- _HOW TO COMPLETE THIS TASK_
Return all the entries word for word, minus the pictures.

- Opening Delimiter -

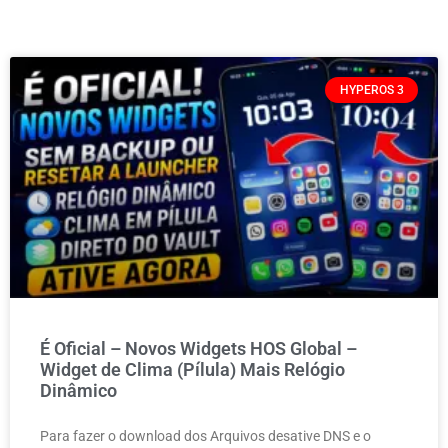
HYPEROS 3
É Oficial – Novos Widgets HOS Global –
Widget de Clima (Pílula) Mais Relógio
Dinâmico
Para fazer o download dos Arquivos desative DNS e o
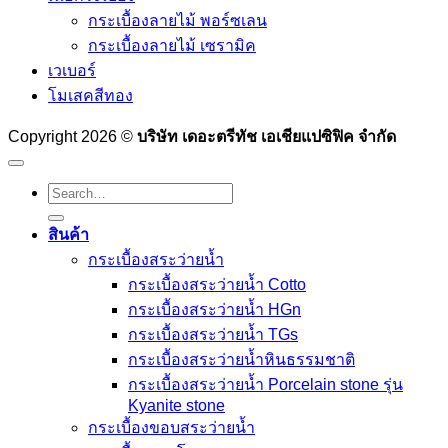
กระเบื้องลายไม้ พอร์ซเลน
กระเบื้องลายไม้ เซรามิค
เวเบอร์
โมเสคสีทอง
Copyright 2026 ©
บริษัท เดอะตรีทัช เอเชียแปซิฟิค จำกัด
Search
for:
สินค้า
กระเบื้องสระว่ายนํ้า
กระเบื้องสระว่ายน้ำ Cotto
กระเบื้องสระว่ายน้ำ HGn
กระเบื้องสระว่ายน้ำ TGs
กระเบื้องสระว่ายน้ำหินธรรมชาติ
กระเบื้องสระว่ายนํ้า Porcelain stone รุ่น
Kyanite stone
กระเบื้องขอบสระว่ายน้ำ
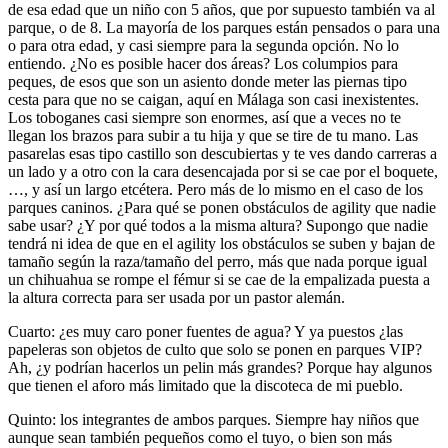
de esa edad que un niño con 5 años, que por supuesto también va al
parque, o de 8. La mayoría de los parques están pensados o para una
o para otra edad, y casi siempre para la segunda opción. No lo
entiendo. ¿No es posible hacer dos áreas? Los columpios para
peques, de esos que son un asiento donde meter las piernas tipo
cesta para que no se caigan, aquí en Málaga son casi inexistentes.
Los toboganes casi siempre son enormes, así que a veces no te
llegan los brazos para subir a tu hija y que se tire de tu mano. Las
pasarelas esas tipo castillo son descubiertas y te ves dando carreras a
un lado y a otro con la cara desencajada por si se cae por el boquete,
…, y así un largo etcétera. Pero más de lo mismo en el caso de los
parques caninos. ¿Para qué se ponen obstáculos de agility que nadie
sabe usar? ¿Y por qué todos a la misma altura? Supongo que nadie
tendrá ni idea de que en el agility los obstáculos se suben y bajan de
tamaño según la raza/tamaño del perro, más que nada porque igual
un chihuahua se rompe el fémur si se cae de la empalizada puesta a
la altura correcta para ser usada por un pastor alemán.
Cuarto: ¿es muy caro poner fuentes de agua? Y ya puestos ¿las
papeleras son objetos de culto que solo se ponen en parques VIP?
Ah, ¿y podrían hacerlos un pelin más grandes? Porque hay algunos
que tienen el aforo más limitado que la discoteca de mi pueblo.
Quinto: los integrantes de ambos parques. Siempre hay niños que
aunque sean también pequeños como el tuyo, o bien son más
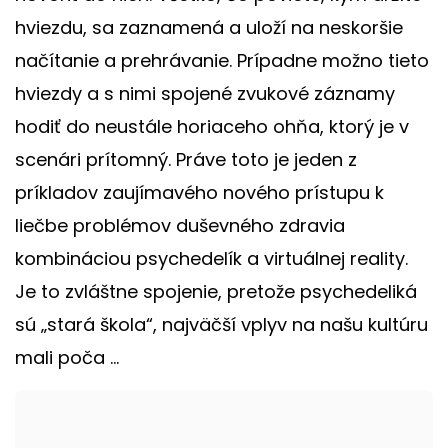
hviezdu, sa zaznamená a uloží na neskoršie
načítanie a prehrávanie. Prípadne možno tieto
hviezdy a s nimi spojené zvukové záznamy
hodiť do neustále horiaceho ohňa, ktorý je v
scenári prítomný. Práve toto je jeden z
príkladov zaujímavého nového prístupu k
liečbe problémov duševného zdravia
kombináciou psychedelík a virtuálnej reality.
Je to zvláštne spojenie, pretože psychedeliká
sú „stará škola“, najväčší vplyv na našu kultúru
mali poča ...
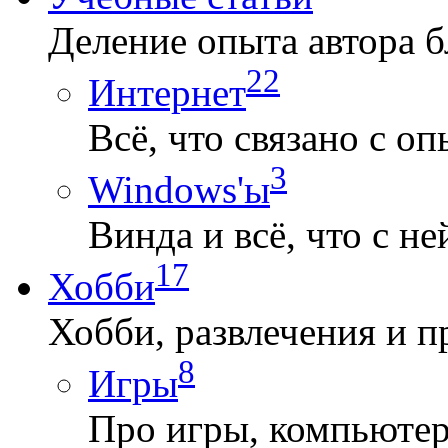
Деление опыта автора б
22
Интернет
Всё, что связано с о
3
Windows'ы
Винда и всё, что с не
17
Хобби
Хобби, развлечения и п
8
Игры
Про игры, компьютерн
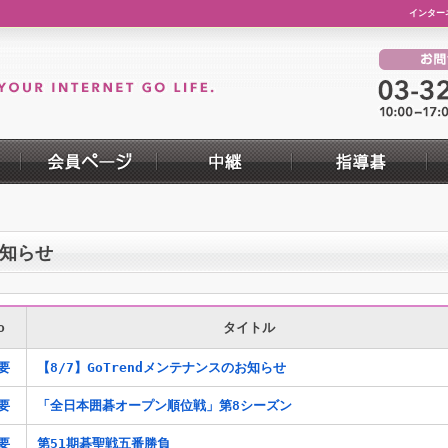
インター
知らせ
o
タイトル
要
【8/7】GoTrendメンテナンスのお知らせ
要
「全日本囲碁オープン順位戦」第8シーズン
要
第51期碁聖戦五番勝負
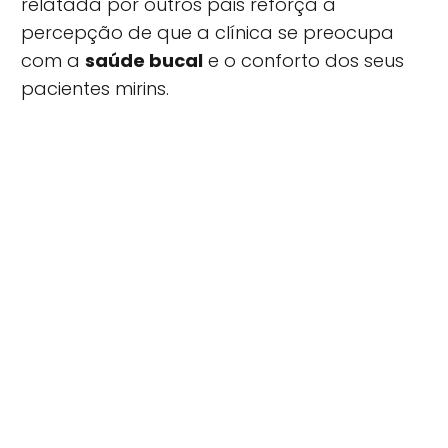
relatada por outros pais reforça a
percepção de que a clínica se preocupa
com a
saúde bucal
e o conforto dos seus
pacientes mirins.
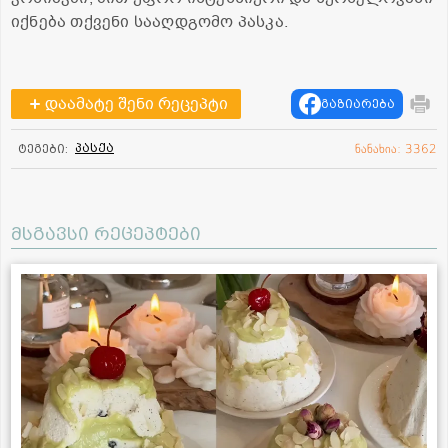
იქნება თქვენი სააღდგომო პასკა.
დაამატე შენი რეცეპტი
გაზიარება
პასქა
ტეგები:
ნანახია: 3362
მსგავსი რეცეპტები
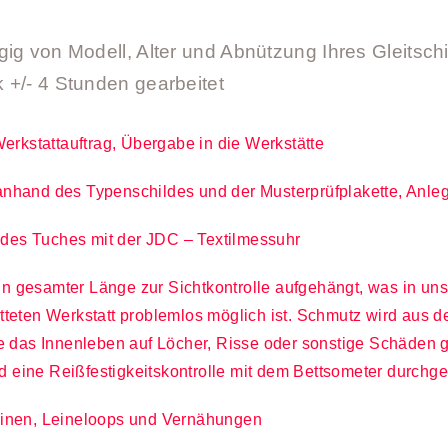
ig von Modell, Alter und Abnützung Ihres Gleitschi
 +/- 4 Stunden gearbeitet
erkstattauftrag, Übergabe in die Werkstätte
s anhand des Typenschildes und der Musterprüfplakette, Anle
 des Tuches mit der JDC – Textilmessuhr
in gesamter Länge zur Sichtkontrolle aufgehängt, was in uns
eten Werkstatt problemlos möglich ist. Schmutz wird aus d
 das Innenleben auf Löcher, Risse oder sonstige Schäden ge
d eine Reißfestigkeitskontrolle mit dem Bettsometer durchge
 Leinen, Leineloops und Vernähungen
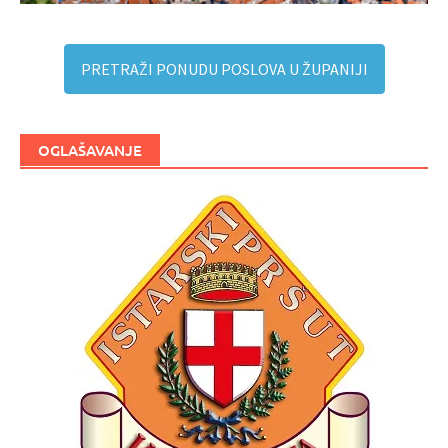
PRETRAŽI PONUDU POSLOVA U ŽUPANIJI
OGLAŠAVANJE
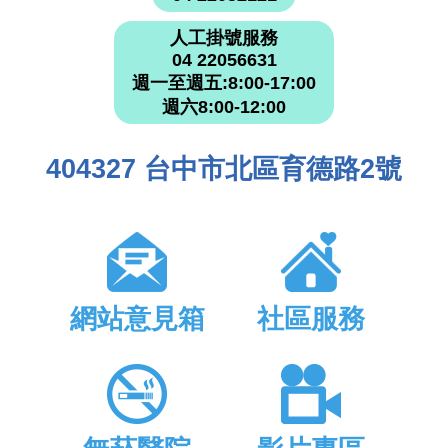
人工掛號服務
04 22056631
週一至週五:8:00-17:00
週六8:00-12:00
404327 台中市北區育德路2號
網站意見箱
社區服務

- Closing Delimiter -

- _RESPONSE_
HYPEROS 3
É Oficial – Novos Widgets HOS Global –
Widget de Clima (Pílula) Mais Relógio
Dinâmico
Para fazer o download dos Arquivos desative DNS e o
กระเบื้องลายไม้ พอร์ซเลน
กระเบื้องลายไม้ เซรามิค
เวเบอร์
โมเสคสีทอง
Copyright 2026 ©
บริษัท เดอะตรีทัช เอเชียแปซิฟิค จำกัด
Search
for:
สินค้า
กระเบื้องสระว่ายนํ้า
กระเบื้องสระว่ายน้ำ Cotto
กระเบื้องสระว่ายน้ำ HGn
กระเบื้องสระว่ายน้ำ TGs
กระเบื้องสระว่ายน้ำหินธรรมชาติ
กระเบื้องสระว่ายนํ้า Porcelain stone รุ่น
Kyanite stone
กระเบื้องขอบสระว่ายน้ำ
de esa edad que un niño con 5 años, que por supuesto también va al
parque, o de 8. La mayoría de los parques están pensados o para una
o para otra edad, y casi siempre para la segunda opción. No lo
entiendo. ¿No es posible hacer dos áreas? Los columpios para
peques, de esos que son un asiento donde meter las piernas tipo
cesta para que no se caigan, aquí en Málaga son casi inexistentes.
Los toboganes casi siempre son enormes, así que a veces no te
llegan los brazos para subir a tu hija y que se tire de tu mano. Las
pasarelas esas tipo castillo son descubiertas y te ves dando carreras a
un lado y a otro con la cara desencajada por si se cae por el boquete,
…, y así un largo etcétera. Pero más de lo mismo en el caso de los
parques caninos. ¿Para qué se ponen obstáculos de agility que nadie
sabe usar? ¿Y por qué todos a la misma altura? Supongo que nadie
tendrá ni idea de que en el agility los obstáculos se suben y bajan de
tamaño según la raza/tamaño del perro, más que nada porque igual
un chihuahua se rompe el fémur si se cae de la empalizada puesta a
la altura correcta para ser usada por un pastor alemán.
Cuarto: ¿es muy caro poner fuentes de agua? Y ya puestos ¿las
papeleras son objetos de culto que solo se ponen en parques VIP?
Ah, ¿y podrían hacerlos un pelin más grandes? Porque hay algunos
que tienen el aforo más limitado que la discoteca de mi pueblo.
Quinto: los integrantes de ambos parques. Siempre hay niños que
aunque sean también pequeños como el tuyo, o bien son más
hviezdu, sa zaznamená a uloží na neskoršie
načítanie a prehrávanie. Prípadne možno tieto
hviezdy a s nimi spojené zvukové záznamy
hodiť do neustále horiaceho ohňa, ktorý je v
scenári prítomný. Práve toto je jeden z
príkladov zaujímavého nového prístupu k
liečbe problémov duševného zdravia
kombináciou psychedelík a virtuálnej reality.
Je to zvláštne spojenie, pretože psychedeliká
sú „stará škola“, najväčší vplyv na našu kultúru
mali poča ...
Деление опыта автора б
22
Интернет
Всё, что связано с о
3
Windows'ы
Винда и всё, что с не
17
Хобби
Хобби, развлечения и п
8
Игры
Про игры, компьютерн
インター
知らせ
o
タイトル
要
【8/7】GoTrendメンテナンスのお知らせ
要
「全日本囲碁オープン順位戦」第8シーズン
要
第51期碁聖戦五番勝負
relatada por outros pais reforça a
percepção de que a clínica se preocupa
com a
saúde bucal
e o conforto dos seus
pacientes mirins.
იქნება თქვენი სააღდგომო პასკა.
დაამატე შენი რეცეპტი
გაზიარება
პასქა
ტეგები:
ნანახია: 3362
მსგავსი რეცეპტები
ig von Modell, Alter und Abnützung Ihres Gleitschi
 +/- 4 Stunden gearbeitet
erkstattauftrag, Übergabe in die Werkstätte
s anhand des Typenschildes und der Musterprüfplakette, Anle
 des Tuches mit der JDC – Textilmessuhr
in gesamter Länge zur Sichtkontrolle aufgehängt, was in uns
eten Werkstatt problemlos möglich ist. Schmutz wird aus d
 das Innenleben auf Löcher, Risse oder sonstige Schäden ge
d eine Reißfestigkeitskontrolle mit dem Bettsometer durchge
 Leinen, Leineloops und Vernähungen
PRETRAŽI PONUDU POSLOVA U ŽUPANIJI
OGLAŠAVANJE
人工掛號服務
04 22056631
週一至週五:8:00-17:00
週六8:00-12:00
404327 台中市北區育德路2號
網站意見箱
社區服務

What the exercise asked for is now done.